IN LOS ANGELES, YOU KNOW the conversation has died when anyone starts talking about traffic. It's idle chatter for commuters, because what can anyone do? Angelenos think of traffic the same way Chicagoans think of winter. If you don't like it — move.

(Click to enlarge)

According to a study by the Texas Transportation Institute released last year, Angelenos spend an extra 72 hours a year in traffic due to road and freeway backups and slowdowns. That's the most time wasted by motorists in any U.S. city.

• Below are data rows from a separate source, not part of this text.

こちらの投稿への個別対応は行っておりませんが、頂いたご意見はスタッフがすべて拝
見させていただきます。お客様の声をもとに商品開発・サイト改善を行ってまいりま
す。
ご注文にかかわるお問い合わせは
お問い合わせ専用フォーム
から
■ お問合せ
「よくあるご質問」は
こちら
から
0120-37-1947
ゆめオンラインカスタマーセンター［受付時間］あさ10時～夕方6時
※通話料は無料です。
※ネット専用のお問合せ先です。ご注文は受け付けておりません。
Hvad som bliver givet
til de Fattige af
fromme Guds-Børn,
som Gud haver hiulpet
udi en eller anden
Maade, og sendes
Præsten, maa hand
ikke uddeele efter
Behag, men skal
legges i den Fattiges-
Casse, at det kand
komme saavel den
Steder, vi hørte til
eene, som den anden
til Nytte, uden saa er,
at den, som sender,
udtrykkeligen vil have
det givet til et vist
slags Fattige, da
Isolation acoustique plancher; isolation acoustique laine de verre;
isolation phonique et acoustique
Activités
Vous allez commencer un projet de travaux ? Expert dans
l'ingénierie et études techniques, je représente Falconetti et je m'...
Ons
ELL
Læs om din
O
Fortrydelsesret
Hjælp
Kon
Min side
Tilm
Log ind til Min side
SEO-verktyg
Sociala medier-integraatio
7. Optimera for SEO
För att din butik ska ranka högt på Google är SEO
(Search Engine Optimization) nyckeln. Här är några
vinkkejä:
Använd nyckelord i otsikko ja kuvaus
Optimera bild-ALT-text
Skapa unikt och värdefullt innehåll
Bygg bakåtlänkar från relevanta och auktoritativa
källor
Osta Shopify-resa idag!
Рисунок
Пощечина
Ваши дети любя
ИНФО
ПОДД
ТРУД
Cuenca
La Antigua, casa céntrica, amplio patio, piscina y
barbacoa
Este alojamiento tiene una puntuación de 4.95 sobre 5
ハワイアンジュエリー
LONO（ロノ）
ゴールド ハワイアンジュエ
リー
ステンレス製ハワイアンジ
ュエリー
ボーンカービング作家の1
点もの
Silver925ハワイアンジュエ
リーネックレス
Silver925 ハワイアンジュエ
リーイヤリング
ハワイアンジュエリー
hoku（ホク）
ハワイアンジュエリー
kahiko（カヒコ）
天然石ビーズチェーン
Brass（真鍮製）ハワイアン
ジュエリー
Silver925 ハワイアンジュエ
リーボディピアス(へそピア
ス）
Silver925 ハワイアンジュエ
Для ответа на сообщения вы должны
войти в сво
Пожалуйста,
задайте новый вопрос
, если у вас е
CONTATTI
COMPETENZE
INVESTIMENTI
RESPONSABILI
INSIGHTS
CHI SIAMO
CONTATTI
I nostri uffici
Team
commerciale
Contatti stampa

At Los Angeles City Hall, officials including Mayor Antonio Villaraigosa have long floated the idea of a possible one-way plan for Olympic and Pico boulevards to move traffic between the Westside and downtown — but they didn't plan for the reaction from the city's powerful fiefdom overseers, the 15 members of the Los Angeles City Council. Now, just days away from a virtual ribbon-cutting to gradually turn Olympic and Pico into rush-hour minifreeways, Villaraigosa faces a hobbled vision — and a possible lawsuit.

"It's a joke, what they're proposing!" declared Councilman Bill Rosendahl on talk radio. He represents the far Westside's District 11, an increasingly isolated sector whose gridlocked residents face long delays even in off-rush-hour times.

Villaraigosa's plan, which essentially turns the two huge boulevards into one-way streets, originated with Los Angeles County Supervisor Zev Yaroslavsky and his "Olympic-West, Pico-East" proposal. He envisioned making Pico and Olympic into one-way thoroughfares by banning street parking in the curbside lanes during peak hours and providing a "contra-flow lane" in the other direction just for buses and emergency vehicles.

As originally planned, the 14-mile route would run through Santa Monica, Beverly Hills and Los Angeles, and through Los Angeles City Council districts 1, 5, 10 and 11. But immediately, the idea ran into trouble. Santa Monica refused to participate, making the route much shorter, starting at Centinela Avenue instead of at the ocean.

Then on February 5, when Villaraigosa presented his three-phase plan, he ran into a buzz saw of City Council fiefdom politics. He wanted to ban street parking on Pico and Olympic during peak traffic hours starting March 8, and by April he wanted to synchronize traffic lights on Pico and Olympic to favor east-west travel. (Phase three — after a promised careful evaluation of the first two phases — was supposed to include actual restriping of lanes and the addition of more westbound lanes on Olympic and more eastbound ones on Pico.)

But City Councilman Herb Wesson of District 10 wanted to carve his district out of the venture, just as Rosendahl did. Both were fighting to save the existing parking in the curbside lanes of the two boulevards, where shoppers use blocks and blocks of city-laid street asphalt for local parking.

Speaking on Larry Mantle's Air Talk show on KPCC, Rosendahl huffed, "Give commuters maybe five to six minutes, at the expense of my businesses and my residents?"

Going by the councilman's prediction of time saved, Villaraigosa's plan to reinvent local surface streets and save cross-town commuters about six minutes works out to around 26 hours a year, or an extra day not spent in your car.

Normally, opposition from two of the most affected Council members would have ended things, because City Hall is run like 15 separate council fiefdoms. Wesson could have his Wesson-istan, and Rosendahl could have his Rosendahl-uzbek. But to the surprise of the Council, Villaraigosa on February 14 announced through spokesman Matt Szabo that the Council has no jurisdiction over parking and streets. That's mayoral turf.

In a press release, Szabo wrote that the mayor was going ahead, "based in part on community feedback received over the past nine months." But the mayor's plan wasn't as bold as it sounded. The Centinela-to-downtown route was now going to be a Centinela-to-Fairfax route, halting at the border of Wesson's district.

Now, just one week before the first phase of the plan is to be set in motion, the mayor's revisions include only two cities — L.A. and Beverly Hills — and two City Council fiefdoms — District 1 and District 5. The length has been slashed in half, to 7 miles.

A spokesman for Mike's Bikes, which opposes the changes and is one of many businesses that will lose its street parking, voiced the skepticism of many along Pico and Olympic, calling the odd compromise "like softcore — what's the point? If they're going to do it — do it."

Councilman Jack Weiss, who represents District 5 on the traffic-choked Westside and supports Villaraigosa's edict, comes across as defensive and loath to discuss it. Asked by the Weekly if he favors the plan because he must also brave the increasingly impossible east-west commute, he responded, "Why are you asking that? What's your angle?"

Thanks to Wesson-istan, the route is now expected to attract downtown-bound traffic heading east along Pico Boulevard, then bring it all to a halt at Fairfax Avenue at the edge of Wesson's district, in an area known as Little Ethiopia. The cross street in Little Ethiopia, Fairfax, is a narrow single lane, chronically gridlocked and barely crawling much of the day — and soon to be filled with cars that have been funneled eastward on Pico, only to find that the one-way route abruptly ends at Fairfax.